La pertinence du cadre chronologique retenu jusque dans l'excellent choix de La Comédie humaine de Balzac comme « date butoir » parachève la qualité et l'intérêt de la démarche entreprise. L'Ancien Régime nous est ainsi restitué dans sa vérité quotidienne et immédiate, mise en perspective grâce au recul historique.

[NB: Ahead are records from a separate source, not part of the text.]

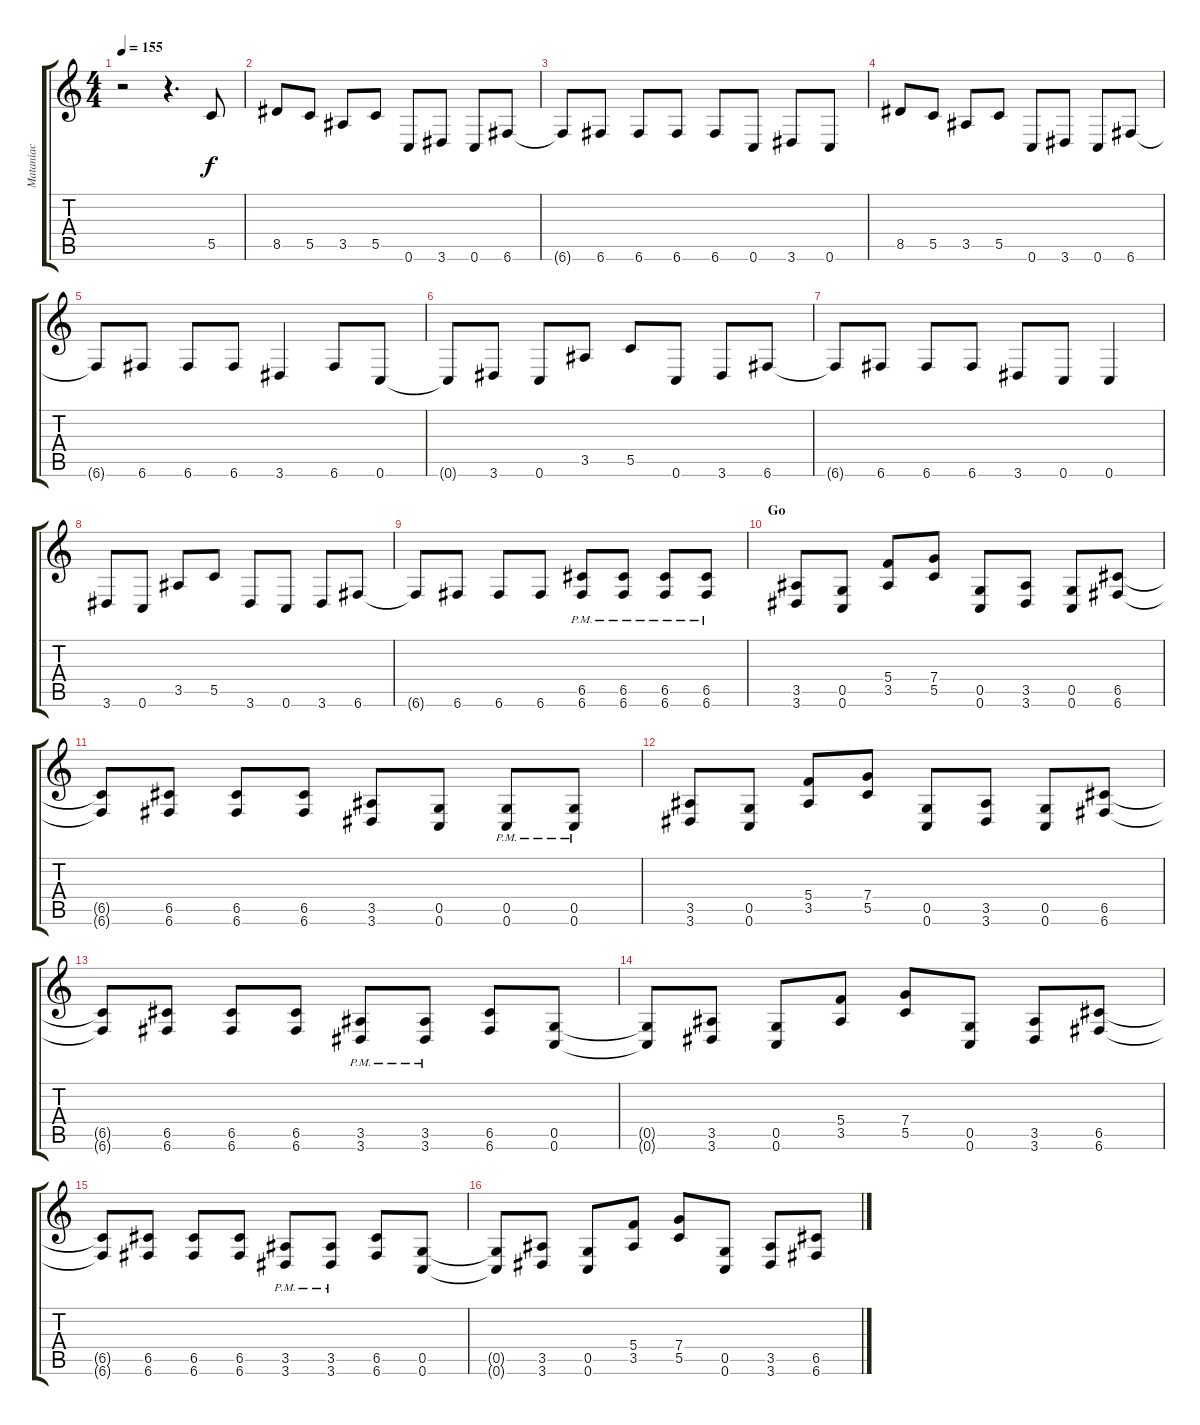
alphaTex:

\track ("Mataniac" "Mataniac") {instrument distortionguitar}
\staff {score tabs}
\tuning (D4 A3 F3 C3 G2 C2) {hide}
\ts (4 4)
\tempo 155
\clef g2
\ks c
r.2{dy f instrument distortionguitar} r.4{d} 5.5.8 |
8.5.8 5.5.8 3.5.8 5.5.8 0.6.8 3.6.8 0.6.8 6.6.8 |
6.6{t}.8 6.6.8 6.6.8 6.6.8 6.6.8 0.6.8 3.6.8 0.6.8 |
8.5.8 5.5.8 3.5.8 5.5.8 0.6.8 3.6.8 0.6.8 6.6.8 |
6.6{t}.8 6.6.8 6.6.8 6.6.8 3.6.4 6.6.8 0.6.8 |
0.6{t}.8 3.6.8 0.6.8 3.5.8 5.5.8 0.6.8 3.6.8 6.6.8 |
6.6{t}.8 6.6.8 6.6.8 6.6.8 3.6.8 0.6.8 0.6.4 |
3.6.8 0.6.8 3.5.8 5.5.8 3.6.8 0.6.8 3.6.8 6.6.8 |
6.6{t}.8 6.6.8 6.6.8 6.6.8 (6.5{pm} 6.6{pm}).8 (6.5{pm} 6.6{pm}).8 (6.5{pm} 6.6{pm}).8 (6.5{pm} 6.6{pm}).8 |
\section ("" "Go")
(3.5 3.6).8 (0.5 0.6).8 (5.4 3.5).8 (7.4 5.5).8 (0.5 0.6).8 (3.5 3.6).8 (0.5 0.6).8 (6.5 6.6).8 |
(6.5{t} 6.6{t}).8 (6.5 6.6).8 (6.5 6.6).8 (6.5 6.6).8 (3.5 3.6).8 (0.5 0.6).8 (0.5{pm} 0.6{pm}).8 (0.5{pm} 0.6{pm}).8 |
(3.5 3.6).8 (0.5 0.6).8 (5.4 3.5).8 (7.4 5.5).8 (0.5 0.6).8 (3.5 3.6).8 (0.5 0.6).8 (6.5 6.6).8 |
(6.5{t} 6.6{t}).8 (6.5 6.6).8 (6.5 6.6).8 (6.5 6.6).8 (3.5{pm} 3.6{pm}).8 (3.5{pm} 3.6{pm}).8 (6.5 6.6).8 (0.5 0.6).8 |
(0.5{t} 0.6{t}).8 (3.5 3.6).8 (0.5 0.6).8 (5.4 3.5).8 (7.4 5.5).8 (0.5 0.6).8 (3.5 3.6).8 (6.5 6.6).8 |
(6.5{t} 6.6{t}).8 (6.5 6.6).8 (6.5 6.6).8 (6.5 6.6).8 (3.5{pm} 3.6{pm}).8 (3.5{pm} 3.6{pm}).8 (6.5 6.6).8 (0.5 0.6).8 |
(0.5{t} 0.6{t}).8 (3.5 3.6).8 (0.5 0.6).8 (5.4 3.5).8 (7.4 5.5).8 (0.5 0.6).8 (3.5 3.6).8 (6.5 6.6).8
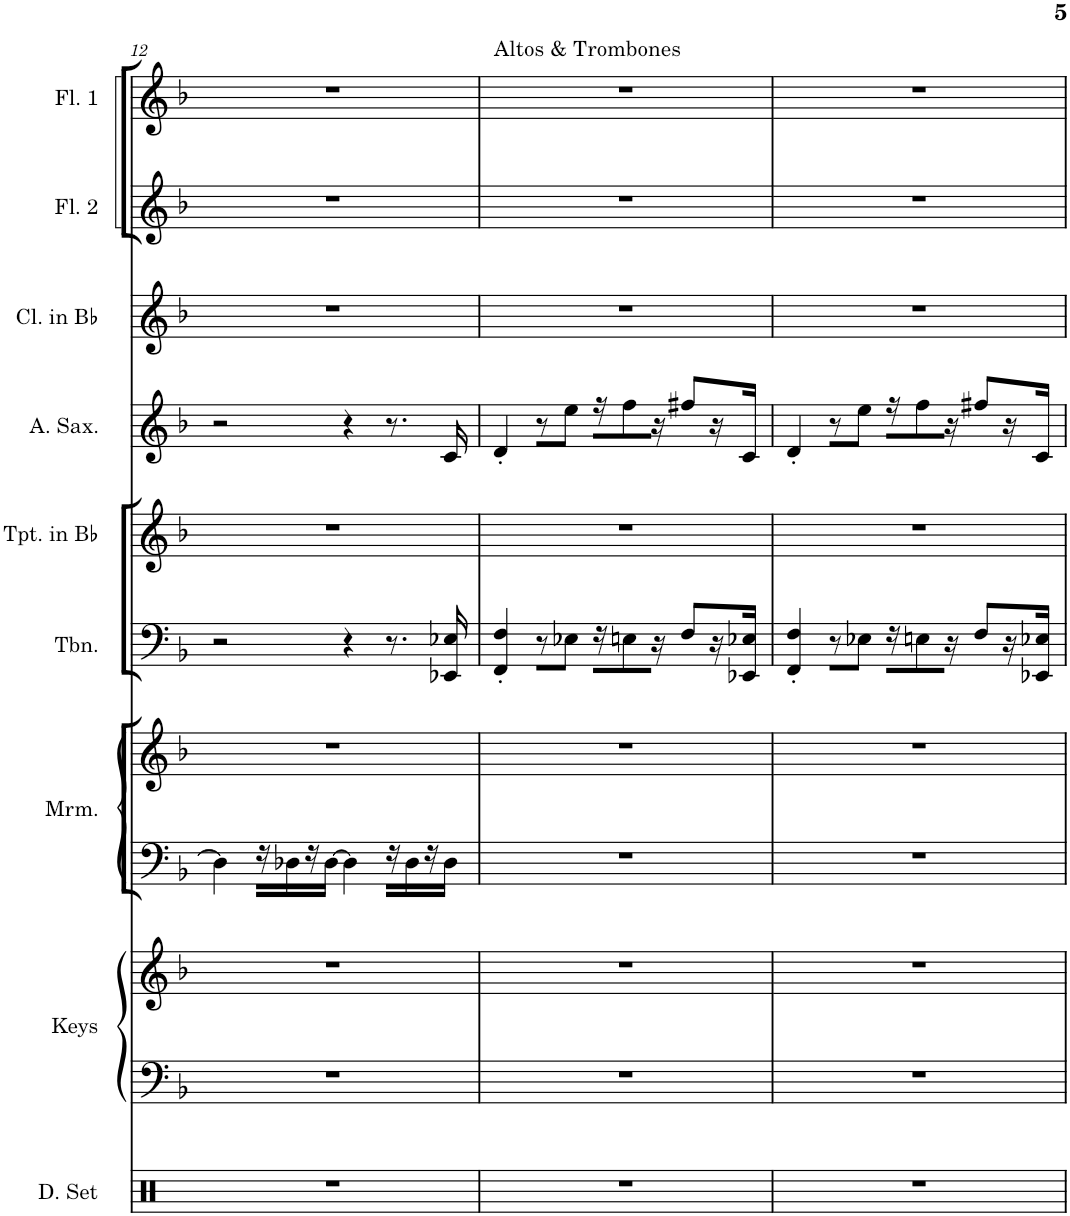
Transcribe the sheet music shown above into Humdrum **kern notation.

**kern	**kern	**kern	**kern	**kern	**kern	**kern	**kern	**kern	**kern	**kern
*part9	*part8	*part8	*part7	*part7	*part6	*part5	*part4	*part3	*part2	*part1
*staff11	*staff10	*staff9	*staff8	*staff7	*staff6	*staff5	*staff4	*staff3	*staff2	*staff1
*I"Drumset	*I"Keyboard	*	*I"Marimba	*	*I"Trombone	*I"Trumpet in Bb	*I"Alto Sax	*I"Clarinet in Bb	*I"Flute 2	*I"Flute 1
*I'D. Set	*	*	*I'Mrm.	*	*I'Tbn.	*I'Tpt. in Bb	*I'A. Sax.	*I'Cl. in Bb	*I'Fl. 2	*I'Fl. 1
!!LO:PB:g=z
*clefX	*clefF4	*clefG2	*clefF4	*clefG2	*clefF4	*clefG2	*clefG2	*clefG2	*clefG2	*clefG2
*	*	*	*	*	*	*Trd1c2	*Trd5c9	*Trd1c2	*	*
*k[]	*k[b-]	*k[b-]	*k[b-]	*k[b-]	*k[b-]	*k[b-]	*k[b-]	*k[b-]	*k[b-]	*k[b-]
*M4/4	*M4/4	*M4/4	*M4/4	*M4/4	*M4/4	*M4/4	*M4/4	*M4/4	*M4/4	*M4/4
=12	=12	=12	=12	=12	=12	=12	=12	=12	=12	=12
1r	1r	1r	4D-\]	1r	2r	1r	2r	1r	1r	1r
.	.	.	16r	.	.	.	.	.	.	.
.	.	.	16D-X\	.	.	.	.	.	.	.
.	.	.	16r	.	.	.	.	.	.	.
.	.	.	[16D-\JJ	.	.	.	.	.	.	.
.	.	.	4D-\]	.	4r	.	4r	.	.	.
.	.	.	16r	.	8.r	.	8.r	.	.	.
.	.	.	16D-\	.	.	.	.	.	.	.
.	.	.	16r	.	.	.	.	.	.	.
.	.	.	16D-\JJ	.	16EE-X/ 16E-X/	.	16c/	.	.	.
=13	=13	=13	=13	=13	=13	=13	=13	=13	=13	=13
1r	1r	1r	1r	1r	4FF/' 4F/'	1r	4d'/	1r	1r	1r
.	.	.	.	.	8r	.	8r	.	.	.
.	.	.	.	.	8E-X\J	.	8ee\J	.	.	.
.	.	.	.	.	16r	.	16r	.	.	.
.	.	.	.	.	8En\	.	8ff\	.	.	.
.	.	.	.	.	16r	.	16r	.	.	.
.	.	.	.	.	8F/L	.	8ff#X/L	.	.	.
.	.	.	.	.	16r	.	16r	.	.	.
.	.	.	.	.	16EE-X/ 16E-X/JJ	.	16c/JJ	.	.	.
=14	=14	=14	=14	=14	=14	=14	=14	=14	=14	=14
1r	1r	1r	1r	1r	4FF/' 4F/'	1r	4d'/	1r	1r	1r
.	.	.	.	.	8r	.	8r	.	.	.
.	.	.	.	.	8E-X\J	.	8ee\J	.	.	.
.	.	.	.	.	16r	.	16r	.	.	.
.	.	.	.	.	8En\	.	8ff\	.	.	.
.	.	.	.	.	16r	.	16r	.	.	.
.	.	.	.	.	8F/L	.	8ff#X/L	.	.	.
.	.	.	.	.	16r	.	16r	.	.	.
.	.	.	.	.	16EE-X/ 16E-X/JJ	.	16c/JJ	.	.	.
=	=	=	=	=	=	=	=	=	=	=
*-	*-	*-	*-	*-	*-	*-	*-	*-	*-	*-
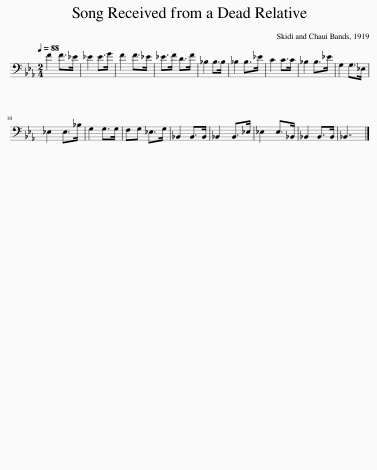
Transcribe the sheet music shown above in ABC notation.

X:1
L:1/8
Q:1/4=88
M:2/4
I:linebreak $
K:Eb
V:1 bass
V:1
 F2 F>_E | _E2 E>G | F2 F>_E | _E>F D>F | _B,2 B,>B, | %5
 _B,2 B,>_E | C2 C>C | _B,2 B,>_E | G,2 G,>_E, |$ _E,2 E,>_B, | %10
 G,2 G,>G, | F,G, _E,>G, | _B,,2 B,,>B,, | _B,,2 B,,>_E, | _E,2 E,>_B,, | %15
 _B,,2 B,,>B,, | _B,,7/2 |] %17
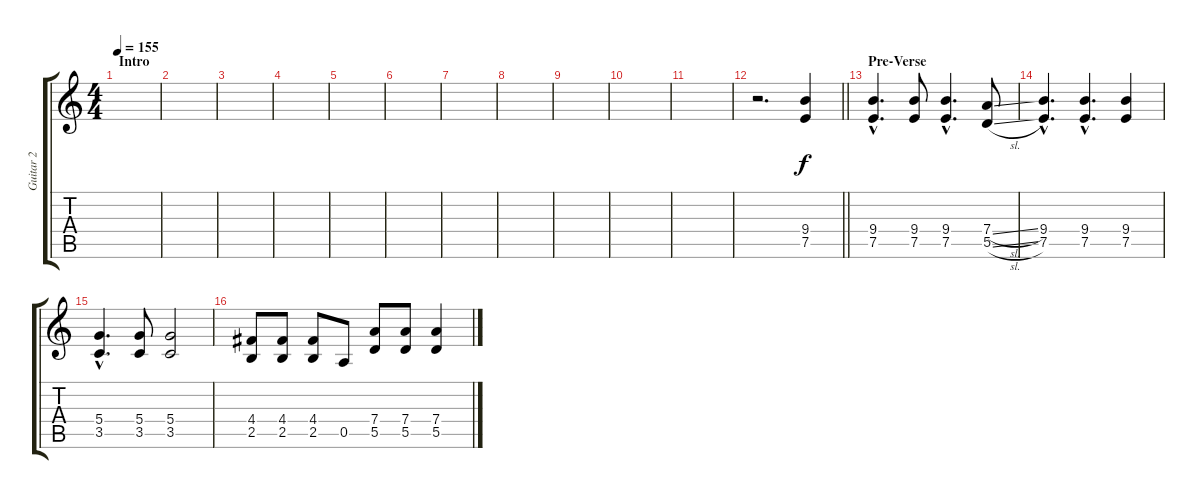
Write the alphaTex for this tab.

\track ("Guitar 2" "Guitar 2") {instrument overdrivenguitar}
\staff {score tabs}
\tuning (E4 B3 G3 D3 A2 E2) {hide}
\ts (4 4)
\section ("" "Intro")
\tempo 155
\clef g2
\ks c
|
|
|
|
|
|
|
|
|
|
|
\barLineRight lightlight
r.2{d} (9.4 7.5).4 |
\section ("" "Pre-Verse")
(9.4{hac} 7.5{hac}).4{d} (9.4 7.5).8 (9.4{hac} 7.5{hac}).4{d} (7.4{sl} 5.5{sl}).8 |
(9.4{hac} 7.5{hac}).4{d} (9.4{hac} 7.5{hac}).4{d} (9.4 7.5).4 |
(5.4{hac} 3.5{hac}).4{d} (5.4 3.5).8 (5.4 3.5).2 |
(4.4 2.5).8 (4.4 2.5).8 (4.4 2.5).8 0.5.8 (7.4 5.5).8 (7.4 5.5).8 (7.4 5.5).4
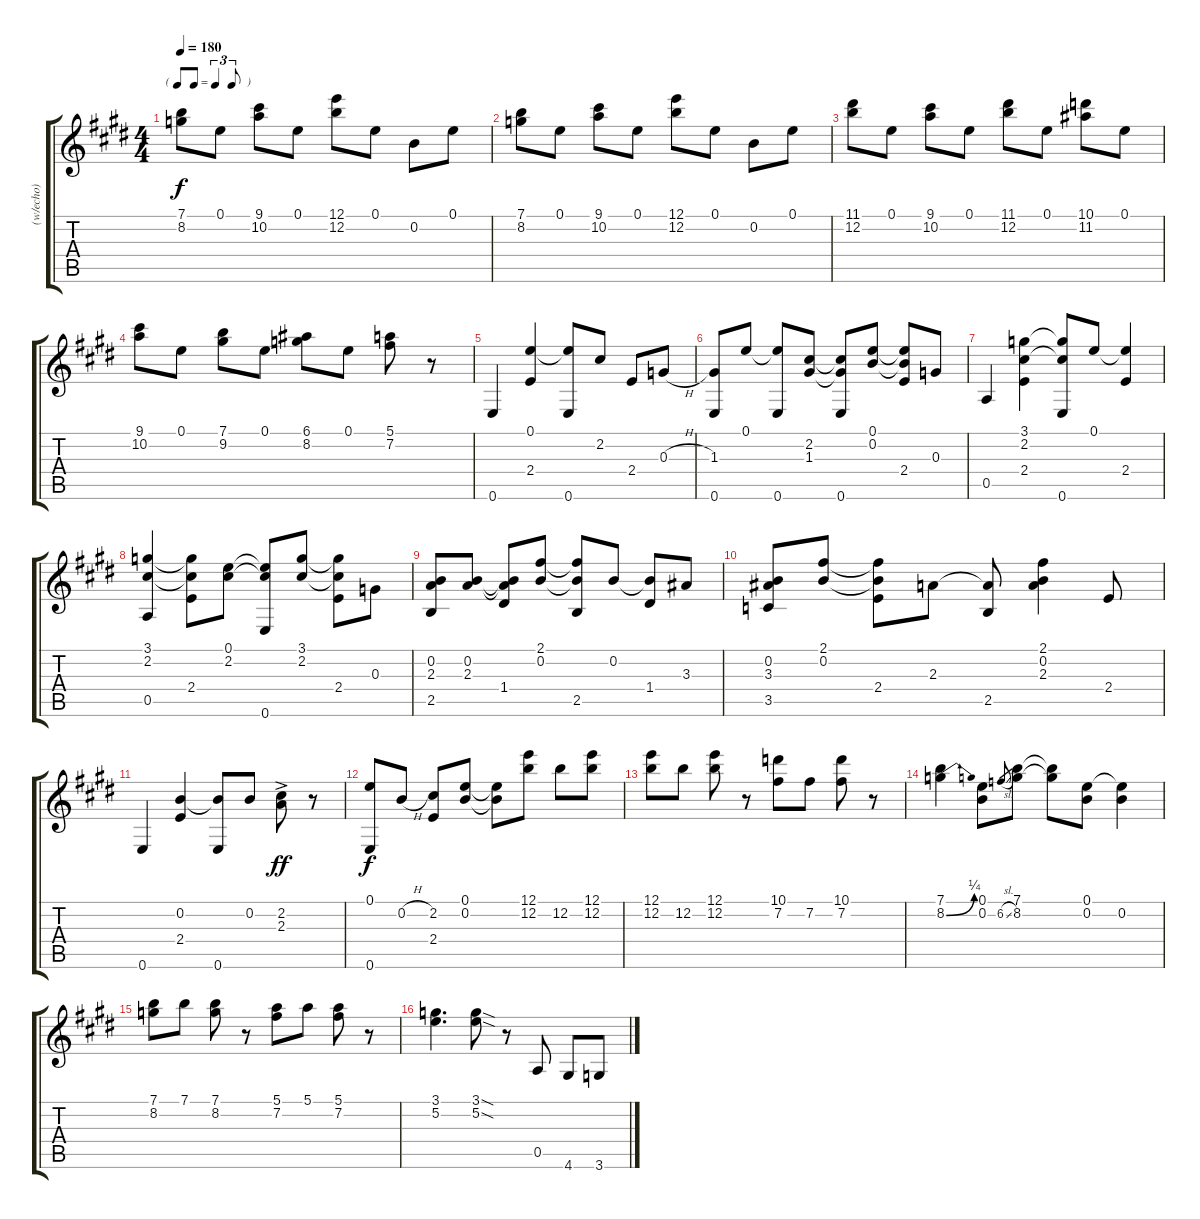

La répartition chronologique des soixante-quinze documents est elle-même significative : tandis que deux pièces viennent clore au XIXe siècle la période considérée, les XVe, XVIe, XVIIe et XVIIIe siècles respectivement représentés par trois, douze, vingt-quatre et trente-quatre notices illustrent bien la progression de l'Ancien Régime typographique et la place grandissante prise par l'écrit dans la vie quotidienne à la veille de la Révolution, ainsi que sa diversification.

Illustration talentueuse et imaginative de l'apport spécifique au carrefour de la méthode structuraliste et d'une historicité sensible de l'histoire de l'imprimé à la restitution du passé et par conséquent à l'histoire culturelle, l'ouvrage de Nicolas Petit inspirera bien des pistes de réflexion et de recherche.

  1. (retour)↑  Roger Chartier, Henri-Jean Martin, Introduction à l'Histoire de l'édition française, tome I, Paris, Promodis, 1983, p. 8.
  2. (retour)↑  Nous empruntons le titre de cette partie, consacrée à l'apport de l'ouvrage de Nicolas Petit à la bibliographie matérielle, à la tradition anglo-saxonne pionnière dans ce domaine (cf. la préface de Roger Chartier à D. F. Mac Kenzie, La Bibliographie et la sociologie des textes, Paris, Éd. du Cercle de la librairie, 1991).
  3. (retour)↑  Dans l'index, l'entrée « prospectus » permettra ainsi de recouper trois des dix sections du plan. De nombreux exemples du même type pourraient être donnés.